My fiancée and I are going to travel in Europe in October, a first for both of us; we're both aficionados (she actually was a professional soprano here in China), so our plan involves a lot of concert and opera going. We've already decided to attend the following performances:

October 6: La Bohème @ Wiener Staatsoper https://www.wiener-staatsoper.at/en/...018-la-boheme/

October 7: Il Barbiere (German version) @ Volksoper Wien https://www.volksoper.at/produktion/...624929.de.html

October 18: Tosca @ Teatro dell'opera di Roma http://www.operaroma.it/en/shows/tosca/

The question is: which one should we invest more heavily on to enjoy the most out of?

We would also stop by Lucca to pay tribute to Puccini in addition to visiting. There's a daily concert there consisted of his arias, we just cannot estimate the level of the performances. Would people who have attended provide some insight on whether it's worth going?

Many thanks in advance!


----------



## nina foresti (Mar 11, 2014)

For the best experience, my personal criterion is based on who the best singers are. That is the most important thing to me.
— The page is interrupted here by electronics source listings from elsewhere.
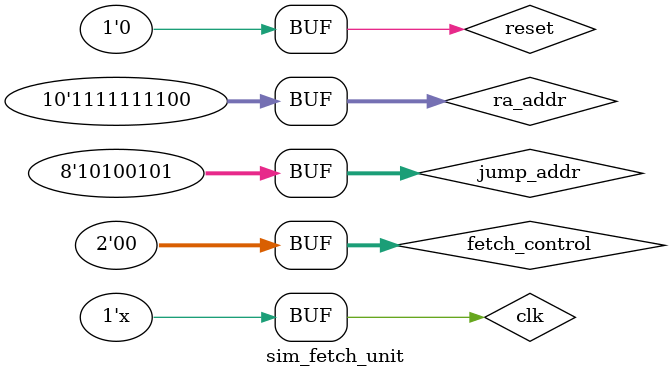
<source format=v>
`timescale 1ns / 1ps


module sim_fetch_unit;
    //input
    reg clk,reset;
//    reg clk,reset,return_en,jump_en;
    reg [1:0] fetch_control;
    reg [9:0]ra_addr;
    reg [7:0]jump_addr;
    wire [9:0] instr_rd_addr;

    fetch_unit uut(clk,reset,fetch_control, ra_addr,jump_addr,instr_rd_addr);
//    fetch_unit uut(clk,reset, ra_addr,return_en,jump_addr,jump_en,instr_rd_addr);
    
    initial begin
        clk = 0;
        reset = 1;
        fetch_control = 2'd0;
        ra_addr = 10'd0;
//        return_en = 0;
        jump_addr = 8'd0;
//        jump_en = 0;
    end
     
    always #5 clk = ~clk;
    initial begin
        #10 reset = 0;
//        #30 return_en = 1;
        #30 fetch_control = 2'b10;
        #1 ra_addr = 10'h3FC;
//        #9 return_en =0;
        #9 fetch_control = 2'b00;
//        #50 jump_en =1;
        #50 fetch_control = 2'b01;
        #1 jump_addr = 8'ha5;
        #9 fetch_control = 2'b11;
        #30 fetch_control = 2'b00;
//        #9 jump_en =0;
   end
   
endmodule

</source>
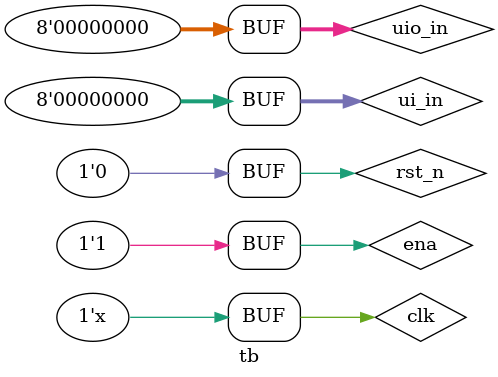
<source format=v>
`default_nettype none
`timescale 1ns / 1ps

/* This testbench just instantiates the module and makes some convenient wires
   that can be driven / tested by the cocotb test.py.
*/

module tb;

  // Dump the signals to a FST file. You can view it with gtkwave or surfer.
  initial begin
    $dumpfile("tb.fst");
    $dumpvars(0, tb);
    #1;
  end

 
    // ----------------------------------
    // DUT signals
    // ----------------------------------
    reg  [7:0] ui_in;
    wire [7:0] uo_out;
    reg  [7:0] uio_in;
    wire [7:0] uio_out;
    wire [7:0] uio_oe;
    reg        clk;
    reg        rst_n;
    reg        ena;

    // ----------------------------------
    // Instantiate DUT
    // ----------------------------------
    tt_um_piggy_top dut (
        .ui_in  (ui_in),
        .uo_out (uo_out),
        .uio_in (uio_in),
        .uio_out(uio_out),
        .uio_oe (uio_oe),
        .clk    (clk),
        .rst_n  (rst_n),
        .ena    (ena)
    );

    // ----------------------------------
    // Clock: 100 MHz
    // ----------------------------------
    always #5 clk = ~clk;

    // ----------------------------------
    // Debounce timing parameters
    // ----------------------------------
    localparam integer CLK_PERIOD_NS   = 10;
    localparam integer DEBOUNCE_CYCLES  = 400_000;
    localparam integer DEBOUNCE_TIME_NS = CLK_PERIOD_NS * DEBOUNCE_CYCLES;

    // ----------------------------------
    // Task: press a button correctly
    // ----------------------------------
    task press_button(input integer bit_index);
    begin
        ui_in[bit_index] = 1'b1;
        #(DEBOUNCE_TIME_NS + 1000);  // hold long enough
        ui_in[bit_index] = 1'b0;
        #(DEBOUNCE_TIME_NS + 1000);
    end
    endtask

    // ----------------------------------
    // Test sequence
    // ----------------------------------
    initial begin
        // Init
        clk    = 0;
        rst_n  = 1;
        ena    = 1;
        ui_in  = 0;
        uio_in = 0;

        // Reset
        #100;
        rst_n = 0;

        // ----------------------------------
        // Insert coins
        // ----------------------------------
        ui_in[6] = 0;
        $display("Insert 10 baht");
        press_button(6);   // LCD_0 → deb0

        $display("Insert 5 baht");
        press_button(2);   // Input_0

        $display("Insert 2 baht");
        press_button(3);   // Input_1

        $display("Insert 1 baht");
        press_button(4);   // Input_2

        // ----------------------------------
        // Trigger edge detector (send UART)
        // ----------------------------------
        $display("Trigger send");
        press_button(5);   // Input_3 (edge detector)

        // ----------------------------------
        // Wait for UART to finish
        // ----------------------------------
        #5_000_000;

        $display("Simulation done");
        //$finish;
    end

endmodule

</source>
Second would be the production and who is directing it.


----------



## Barelytenor (Nov 19, 2011)

Given that your fiancee was a professional soprano, it occurs to me that you might want to invest more in Boheme or Tosca, since they are both pretty soprano-intensive. Barbiere is sort of equal-weight to the voices IMHO. Regarding the Lucca Puccini performances, the reviews on TripAdvisor are almost uniformly excellent. Have a great time!

:tiphat:

Kind regards,

George


----------



## Pugg (Aug 8, 2014)

I don't know if it's on this part of the world but the links doesn't working.


----------



## Barelytenor (Nov 19, 2011)

Pugg, that would be either "The links don't work" or "the links aren't working" English lesson for the day 

Try this:

https://www.wiener-staatsoper.at/en/season-tickets/detail/event/964930018-la-boheme/

and this:

https://www.volksoper.at/produktion/der-barbier-von-sevilla-2007.967624929.de.html

The Tosca link works for me.

:tiphat:

Kind regards,

George


----------



## Pugg (Aug 8, 2014)

If those pics are anything to go by I would choose La Boheme.


----------



## Barelytenor (Nov 19, 2011)

Pugg said:


> If those pics are anything to go by I would choose La Boheme.


Agree, any Zeffirelli production is worth seeing for that alone!

:tiphat:

Kind regards,

George


----------



## russetvelvet (Oct 14, 2016)

Thank you all for your suggestions!


----------



## Pugg (Aug 8, 2014)

russetvelvet said:


> Thank you all for your suggestions!


Please let us know what you decided and how it was in due time.


----------